On November 3, 2020, the U.S. Department of Labor’s (DOL) Wage and Hour Division issued opinion letter FLSA2020-16, regarding the compensability of travel time for non-exempt (hourly) foreman and laborers. These are issue that frequently arise with construction employers, so it is nice the DOL has finally provided some additional guidance. Especially where, as the DOL finally acknowledged, the employee benefits from the arrangement.
This opinion letter considers three commute scenarios. The first is local job sites close to, or within the same city as employer’s principal place of business, wherein the foreman hops in a company vehicle at the principal place of business and drives to the job site and laborers either ride with the foreman or drive directly to the job site. The second is remote job sites, which the DOL describes as a job site between 1½ to 4 hours away from the business. Here, the employer pays for hotel accommodations and a per-diem meal stipend, foreman receive and return a company vehicle at the beginning and end of the job, and laborers drive their own vehicles to and from the remote job site (or ride with foreman). The third scenario is the same as the second, except that the laborers decide to drive home instead of staying at a hotel.
In these scenarios, the DOL opined that the foremen’s travel time between the employer’s principal place of business and job sites is compensable, while their travel time to and from home and the employer’s place of business is not. The DOL’s opinion turns on the fact that the foremen are required to report to the central location as they need the company truck (which the inquiring company required to be secured at its place of business) to transport tools and materials around the job site—an integral part of the job. This is not earth-shattering, and is the scenario that is most easiest to identify and answer.

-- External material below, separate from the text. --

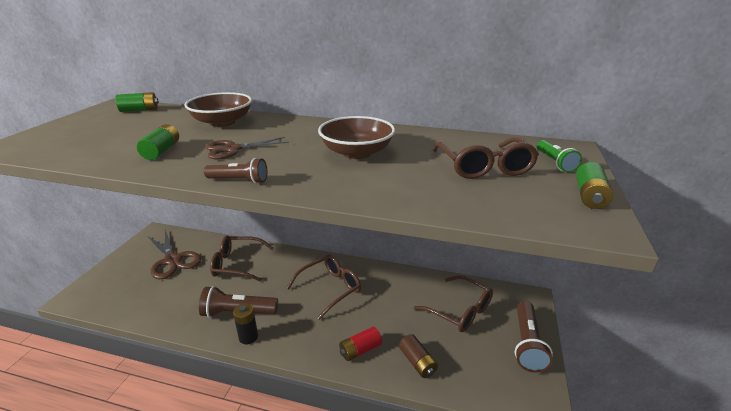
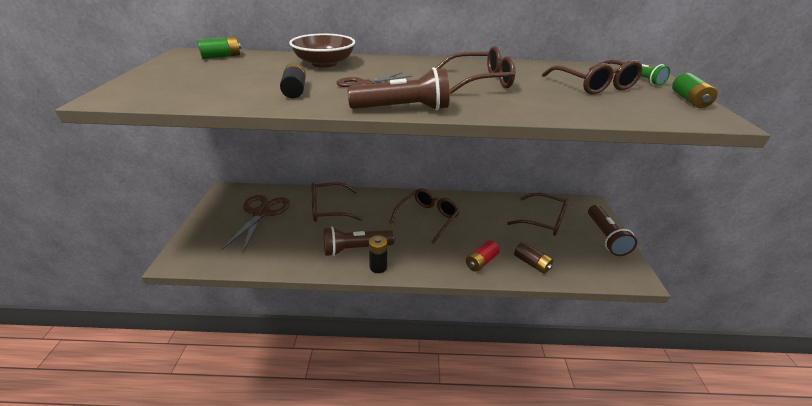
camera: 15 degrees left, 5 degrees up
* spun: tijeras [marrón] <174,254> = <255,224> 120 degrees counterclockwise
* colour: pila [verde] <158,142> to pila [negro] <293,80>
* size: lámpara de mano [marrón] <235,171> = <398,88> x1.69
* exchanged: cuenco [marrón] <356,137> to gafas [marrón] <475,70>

Regarding laborer’s time in these scenarios, their time is not compensable under the first scenario as this travel constitutes normal commuting between work and home. In the second, it is compensable regardless of whether they drive or are passengers and the travel time cuts across their normal work hours. Passenger travel time is generally not compensable outside of the employee’s normal working hours, unless it was during normal working hours on a day the employee normally has off. In the third scenario, laborers would not be compensated for anything beyond the first and last drive to the remote job site as it is deemed time at their personal disposal. These examples (detailed in the opinion) do help ferret out common situations otherwise somewhat murky.